Getting the analytics going on your site early on, before you even need the information, is important because it allows you to start capturing data from the very beginning. By the time you need that data, you’ll have already had, probably, months of data and information collected that you can look at and review. This becomes infinitely important when you start to contemplate your digital strategy. Rather than starting from nothing, you’ve got a lot of great data on your users that you can reference. Digital strategy needs to be driven by data. There was a time when data wasn’t available and you had to cobble information together to determine where to emphasize strategy, but that time has come and gone. It’s quite easy, now, to get powerful data on your users and their habits so you can get a clear understanding of where you’re going when you begin to execute the digital strategy.

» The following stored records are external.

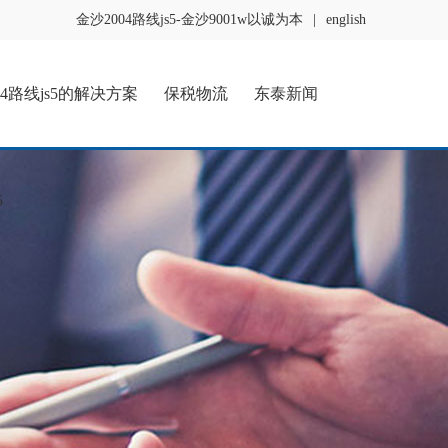
金沙2004路线js5-金沙9001w以诚为本
|
english
04路线js5的解决方案
保税物流
东泰新闻
5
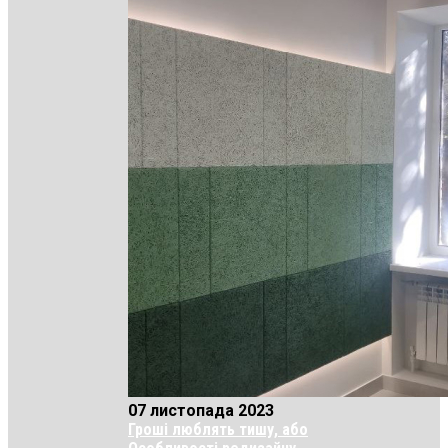
07 листопада 2023
Гроші люблять тишу, або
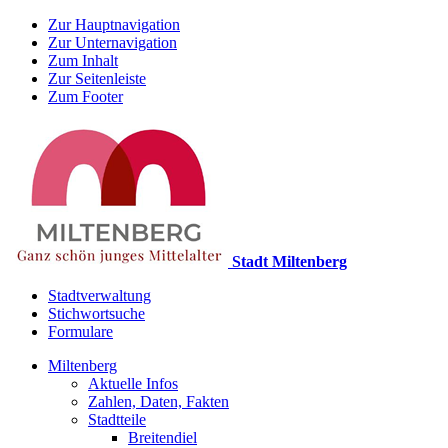
Zur Hauptnavigation
Zur Unternavigation
Zum Inhalt
Zur Seitenleiste
Zum Footer
Stadt Miltenberg
Stadtverwaltung
Stichwortsuche
Formulare
Miltenberg
Aktuelle Infos
Zahlen, Daten, Fakten
Stadtteile
Breitendiel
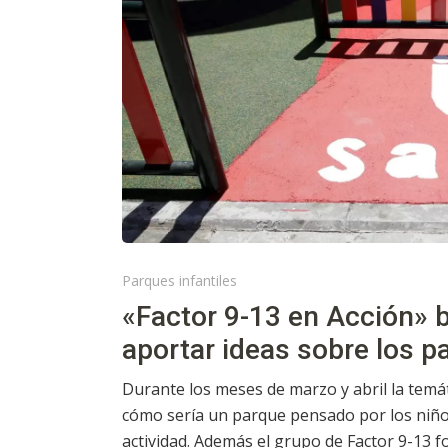
Parques infantiles
«Factor 9-13 en Acción» 
aportar ideas sobre los 
Durante los meses de marzo y abril la temá
cómo sería un parque pensado por los niños
actividad. Además el grupo de Factor 9-13 f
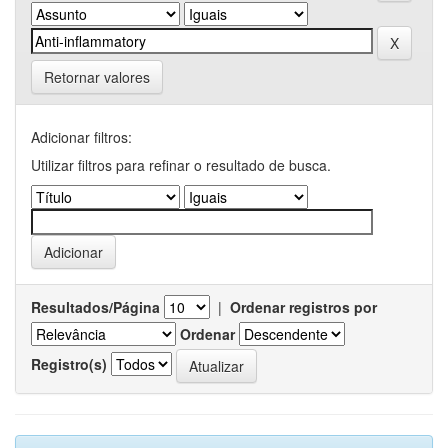
Retornar valores
Adicionar filtros:
Utilizar filtros para refinar o resultado de busca.
Resultados/Página
|
Ordenar registros por
Ordenar
Registro(s)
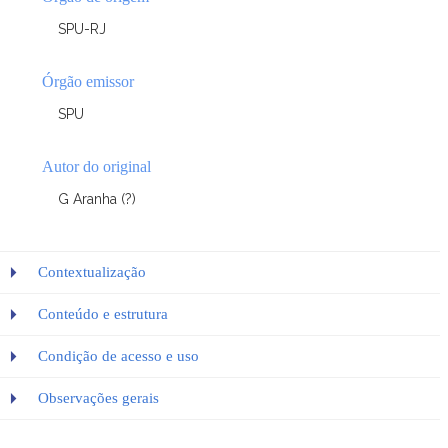
SPU-RJ
Órgão emissor
SPU
Autor do original
G Aranha (?)
Contextualização
Conteúdo e estrutura
Condição de acesso e uso
Observações gerais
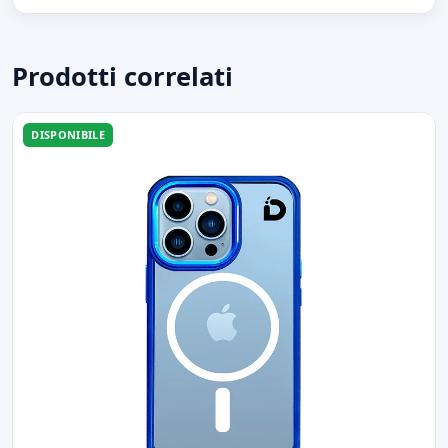
Prodotti correlati
DISPONIBILE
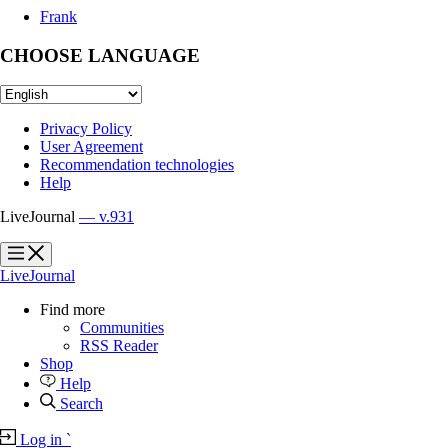
Frank
CHOOSE LANGUAGE
Privacy Policy
User Agreement
Recommendation technologies
Help
LiveJournal
— v.931
?
?
LiveJournal
Find more
Communities
RSS Reader
Shop
Help
Search
Log in
`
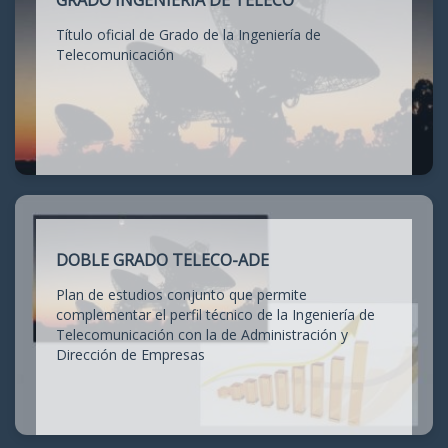
GRADO INGENIERÍA DE TELECO
Título oficial de Grado de la Ingeniería de
Telecomunicación
DOBLE GRADO TELECO-ADE
Plan de estudios conjunto que permite
complementar el perfil técnico de la Ingeniería de
Telecomunicación con la de Administración y
Dirección de Empresas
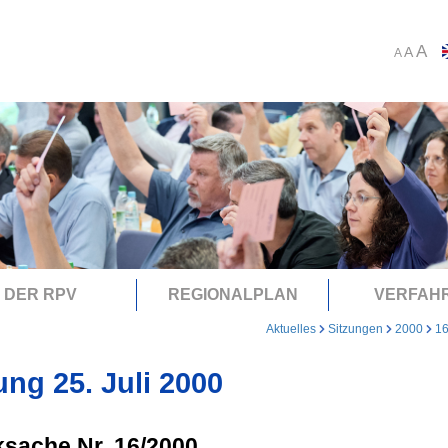
A
A
A
DER RPV
REGIONALPLAN
VERFAH
Aktuelles
Sitzungen
2000
16
ung 25. Juli 2000
sache Nr. 16/2000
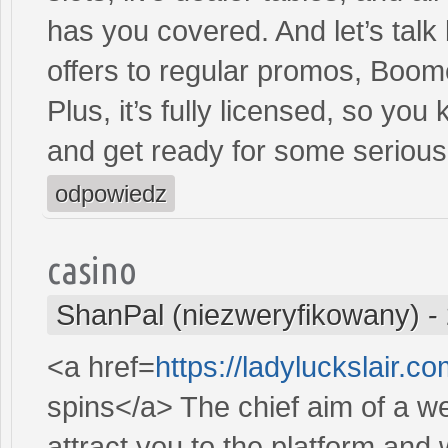
has you covered. And let’s t
offers to regular promos, Boom
Plus, it’s fully licensed, so you
and get ready for some serious
odpowiedz
casino
ShanPal (niezweryfikowany)
-
<a href=
https://ladyluckslair.c
spins</a> The chief aim of a we
attract you to the platform and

In order to provide the best possible experience for your users/customers, you need to be constantly working at collecting data, whether it’s analytic data on how your digital properties are being used, online satisfaction surveys, or just talking to users every chance that you get about what should be done differently with your site or digital properties. While this is a digital strategy perspective, it’s also a customer-centric retention strategy that should be built into every level of an organization that wants to succeed and continuously deliver satisfaction.

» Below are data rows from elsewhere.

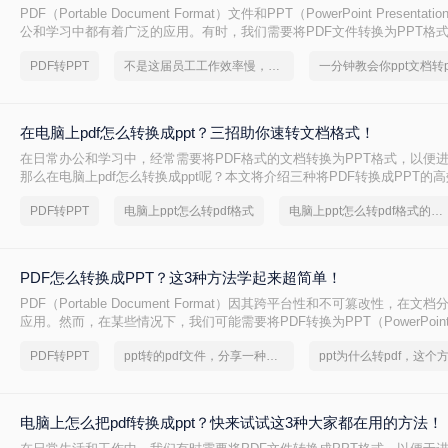
PDF（Portable Document Format）文件和PPT（PowerPoint Present
公和学习中都有着广泛的应用。有时，我们需要将PDF文件转换为PPT格
辑、修改或展示。那么PDF怎么转换成PPT呢？本文将介绍三种将PDF转换
PDF转PPT
不是这届员工工作效率慢，是你不会ppt转换成pdf这一招！
法。
在电脑上pdf怎么转换成ppt？三招助你速转文档格式！
在日常办公和学习中，经常需要将PDF格式的文档转换为PPT格式，以便
那么在电脑上pdf怎么转换成ppt呢？本文将介绍三种将PDF转换成PPT的
PDF转PPT
电脑上ppt怎么转pdf格式
电脑上ppt怎么转pdf格式的文件
PDF怎么转换成PPT？这3种方法学起来超简单！
PDF（Portable Document Format）因其跨平台性和不可篡改性，在
应用。然而，在某些情况下，我们可能需要将PDF转换为PPT（PowerPoi
行编辑和演示。那么PDF怎么转换成PPT呢？本文将介绍三种将PDF转换成
PDF转PPT
ppt转的pdf文件，分享一种简单的方法
电脑上怎么把pdf转换成ppt？快来试试这3种大家都在用的方法！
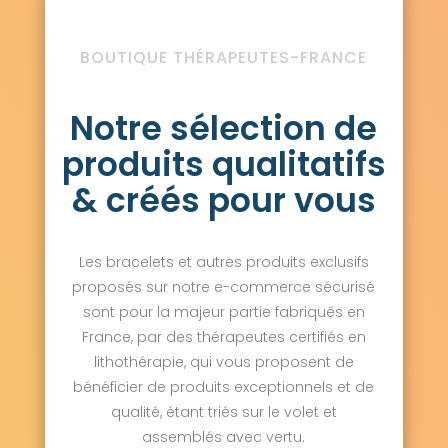
BOUTIQUE THÉRAPEUTES-FRANCE
Notre sélection de
produits qualitatifs
& créés pour vous
Les bracelets et autres produits exclusifs
proposés sur notre e-commerce sécurisé
sont pour la majeur partie fabriqués en
France, par des thérapeutes certifiés en
lithothérapie, qui vous proposent de
bénéficier de produits exceptionnels et de
qualité, étant triés sur le volet et
assemblés avec vertu.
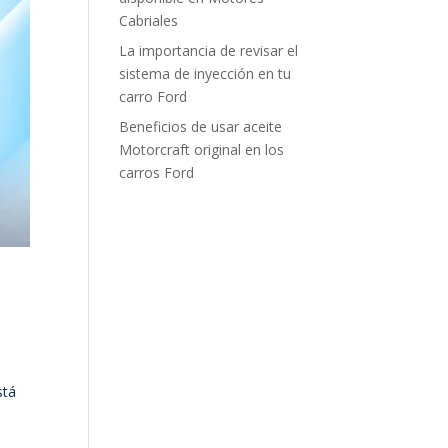
Cabriales
La importancia de revisar el
sistema de inyección en tu
carro Ford
Beneficios de usar aceite
Motorcraft original en los
carros Ford
stá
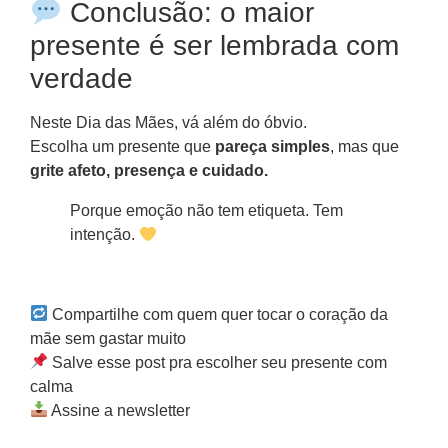
Conclusão: o maior
presente é ser lembrada com
verdade
Neste Dia das Mães, vá além do óbvio.
Escolha um presente que
pareça simples
, mas que
grite afeto, presença e cuidado.
Porque emoção não tem etiqueta. Tem
intenção.
Compartilhe com quem quer tocar o coração da
mãe sem gastar muito
Salve esse post pra escolher seu presente com
calma
Assine a newsletter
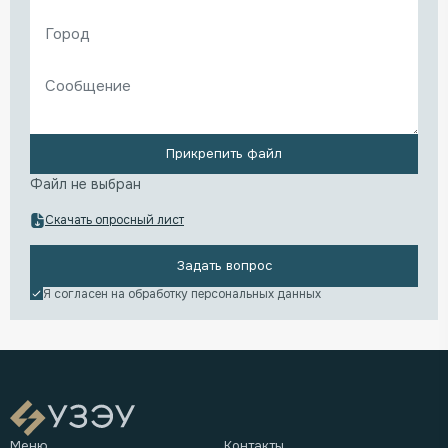
Прикрепить файл
Файл не выбран
Скачать опросный лист
Задать вопрос
Я согласен на обработку
персональных данных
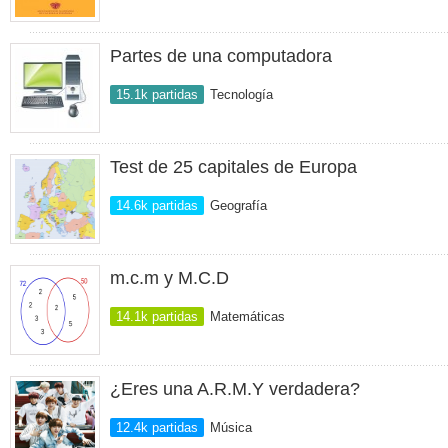
Partes de una computadora
15.1k partidas
Tecnología
Test de 25 capitales de Europa
14.6k partidas
Geografía
m.c.m y M.C.D
14.1k partidas
Matemáticas
¿Eres una A.R.M.Y verdadera?
12.4k partidas
Música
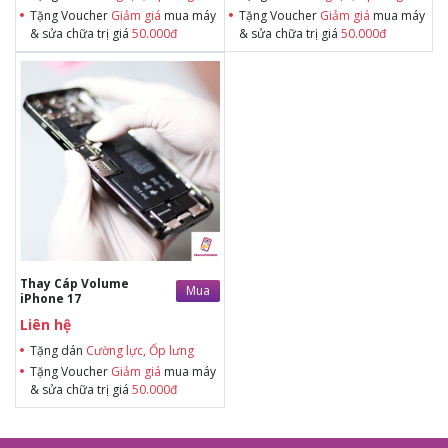
Tặng Voucher
Giảm giá
mua máy
Tặng Voucher
Giảm giá
mua máy
& sửa chữa trị giá
50.000đ
& sửa chữa trị giá
50.000đ
Tặng dán Cường lực, Ốp lưng khi
mua BHV
Tặng Voucher Giảm giá mua máy
& sửa chữa trị giá 50.000đTặng dán
Cường lực, Ốp lưng khi mua BHV
Tặng Voucher Giảm giá mua máy
& sửa chữa trị giá 50.000đ
Thay Cáp Volume
Mua
iPhone 17
Liên hệ
Tặng dán
Cường lực, Ốp lưng
Tặng Voucher
Giảm giá
mua máy
& sửa chữa trị giá
50.000đ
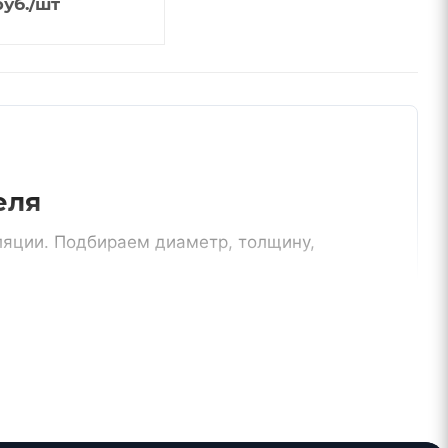
уб.
/шт
еля
ляции. Подбираем диаметр, толщину,
Москва и МО
сти
доставка, самовывоз, работа с
монтажниками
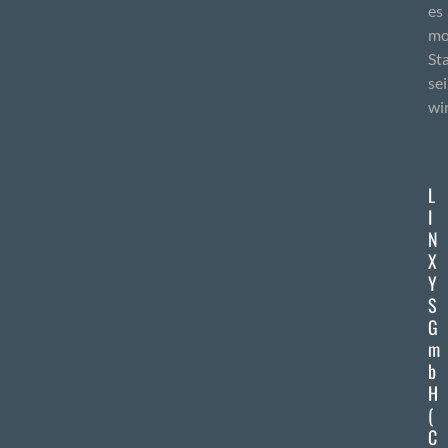
es
mo
St
se
wi
L
I
N
X
Y
S
G
m
b
H
(
C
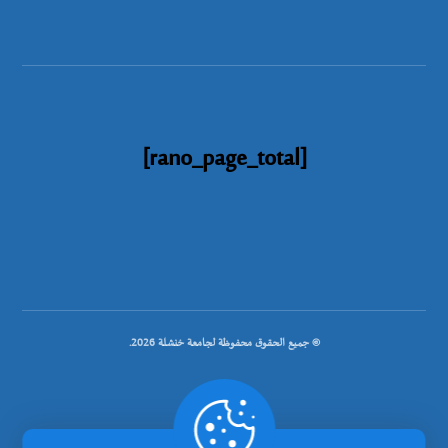
[rano_page_total]
© جميع الحقوق محفوظة لجامعة خنشلة 2026.
.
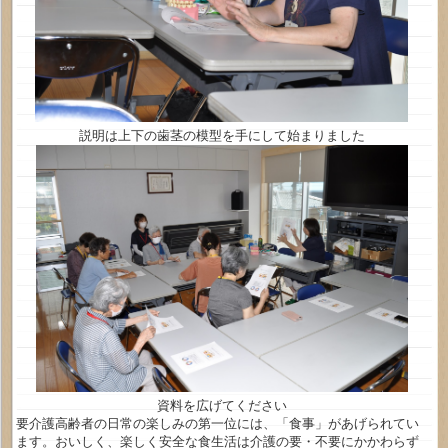
説明は上下の歯茎の模型を手にして始まりました
資料を広げてください
要介護高齢者の日常の楽しみの第一位には、「食事」があげられてい
ます。おいしく、楽しく安全な食生活は介護の要・不要にかかわらず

Having this data and referencing it is especially useful when you’re measuring across multiple channels, such as Web, social media, mobile, email, etc… Particularly, with social media where there are a variety of junk tools out there that promise a lot and deliver little, especially where measurement is more art than science. However, the most creative metrics are still Ok if they’re meeting the goals as determined in the digital strategy. Without the digital strategy and solid metrics, who can tell if it’s providing any value or satisfaction?